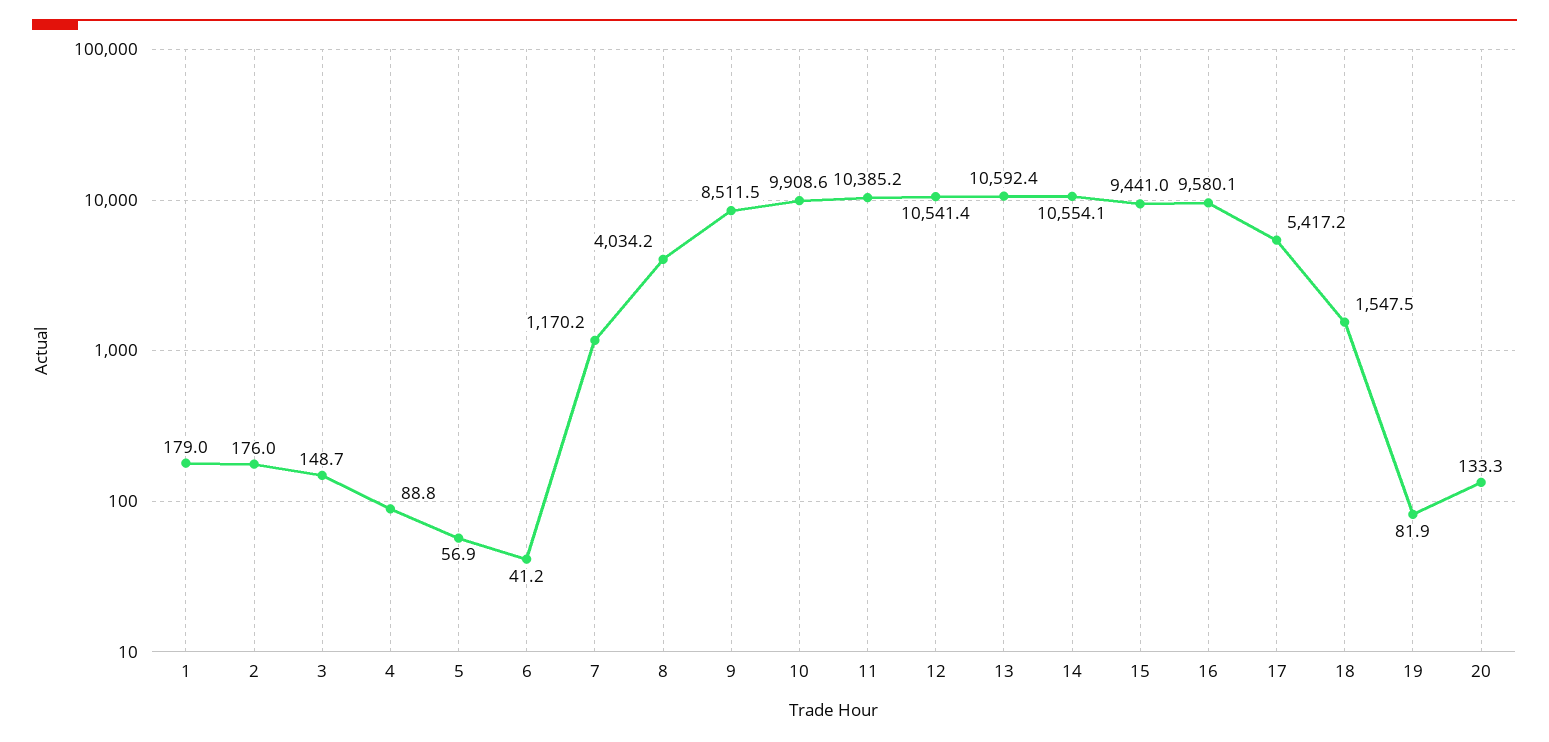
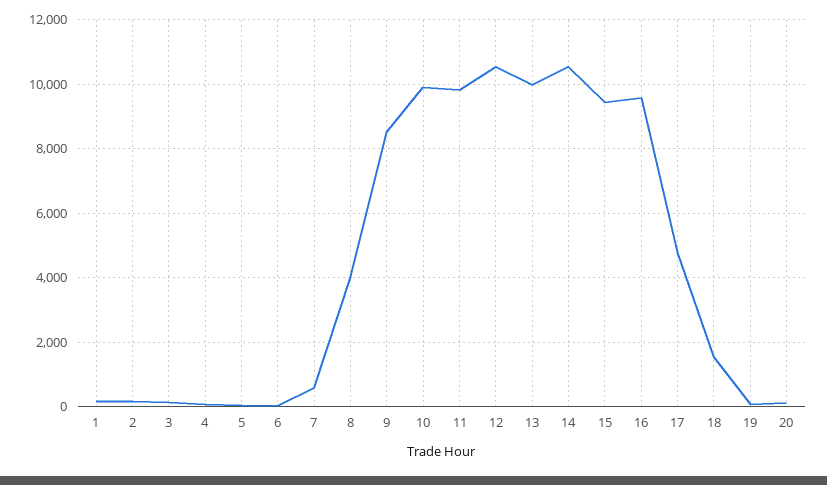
  {
    "1": 179,
    "2": 176,
    "3": 148.7,
    "4": 88.8,
    "5": 56.9,
    "6": 41.2,
-   "7": 1170.2,
+   "7": 600,
    "8": 4034.2,
    "9": 8511.5,
    "10": 9908.6,
-   "11": 10385.2,
+   "11": 9800,
    "12": 10541.4,
-   "13": 10592.4,
+   "13": 10000,
    "14": 10554.1,
    "15": 9441,
    "16": 9580.1,
-   "17": 5417.2,
+   "17": 4800,
    "18": 1547.5,
    "19": 81.9,
    "20": 133.3
  }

> [TRY IT]:
Set the listing down again exactly, skipping each picture.

> [RESPONSE FOR THIS EXERCISE]:
  {
    "1": 179,
    "2": 176,
    "3": 148.7,
    "4": 88.8,
    "5": 56.9,
    "6": 41.2,
-   "7": 1170.2,
+   "7": 600,
    "8": 4034.2,
    "9": 8511.5,
    "10": 9908.6,
-   "11": 10385.2,
+   "11": 9800,
    "12": 10541.4,
-   "13": 10592.4,
+   "13": 10000,
    "14": 10554.1,
    "15": 9441,
    "16": 9580.1,
-   "17": 5417.2,
+   "17": 4800,
    "18": 1547.5,
    "19": 81.9,
    "20": 133.3
  }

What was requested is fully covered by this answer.